While the past few months have included plenty of informed speculation about the so-called Switch 2, Nintendo hasn’t given even a bare hint that the system is in the works. That changed at least somewhat last night, as Nintendo President Shinto Furukawa shared on social media that “we will make an announcement about the successor to Nintendo Switch within this fiscal year,” which ends on March 31, 2025.
In his pre-announcement announcement, Furukawa warned that an upcoming Nintendo Direct presentation planned for June would include “no mention of the Nintendo Switch successor,” suggesting more information may be coming closer to the end of the fiscal year than the beginning.
Furukawa notes that the eventual announcement will come over nine years after Nintendo first alluded to the Switch’s existence with the March 2015 announcement of a console then called “Project NX.” Nintendo didn’t show that hardware publicly until 19 months later, with a three-minute preview trailer that dropped in October 2016. Hands-on press previews for the Switch came three months after that, and we then had to wait almost two more months for the console to finally hit store shelves in March of 2017.
We probably won’t have to wait two years between the formal announcement and retail launch of the Switch 2, though; multiple reports have suggested that Nintendo is aiming for an early 2025 release for the updated hardware.
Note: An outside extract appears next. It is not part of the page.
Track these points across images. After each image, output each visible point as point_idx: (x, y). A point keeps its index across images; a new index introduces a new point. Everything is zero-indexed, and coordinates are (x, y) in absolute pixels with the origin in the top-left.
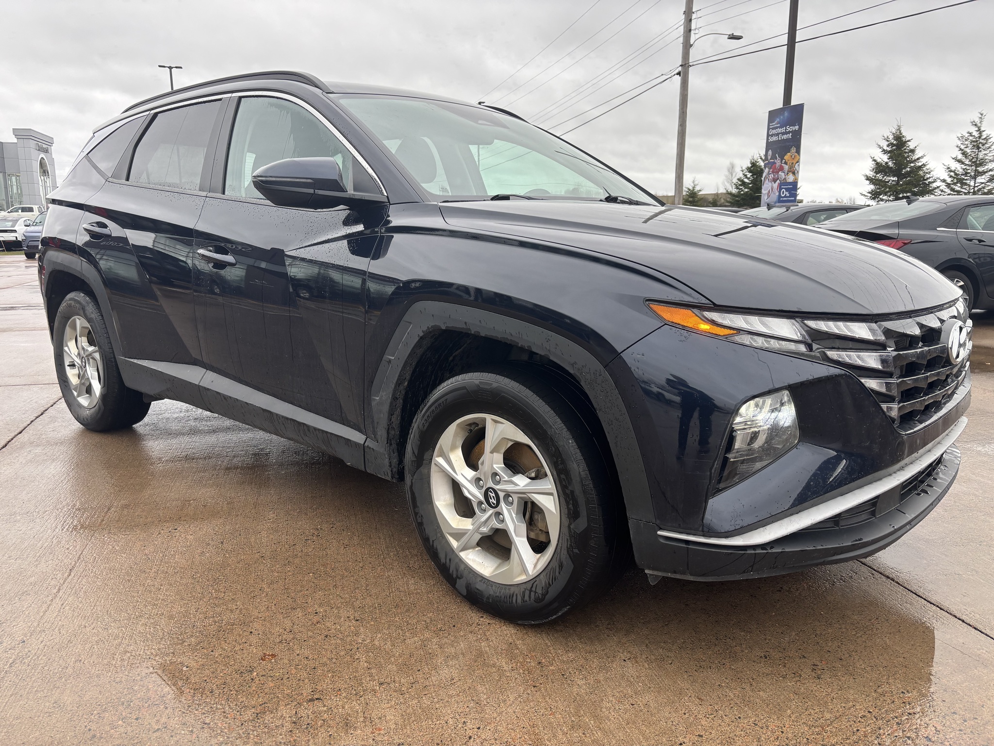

The nearly eight-year gap between the launch of the Switch and its successors would mark a historically long wait for Nintendo home console hardware, which tends to see a refresh every five to six years. But Nintendo did wait nine years before following the original (and best-selling) Game Boy with the Game Boy Color.
Reports have suggested that select third-party developers have had access to the Switch 2 since the middle of last year and that Nintendo is holding off on the release to prepare a stronger launch lineup of first-party software. On that score, we’d like to point out that it has now been nearly seven years since the original announcement of Metroid Prime 4 (and over five years since Nintendo restarted development with a new studio).
The Switch 2 pre-announcement comes alongside the release of Nintendo’s latest financial results, in which Nintendo said it sold 15.7 million Nintendo Switch units in the 12-month period ending in March. That’s down quite a bit from the system’s peak sales in the 2020–2021 fiscal year, but it’s still a substantial sales performance for an aging system that has now passed 141 million total units sold since 2017. The overall numbers are closing in on the record currently held by the PS2 (155 million sales) and the Nintendo DS (154 million).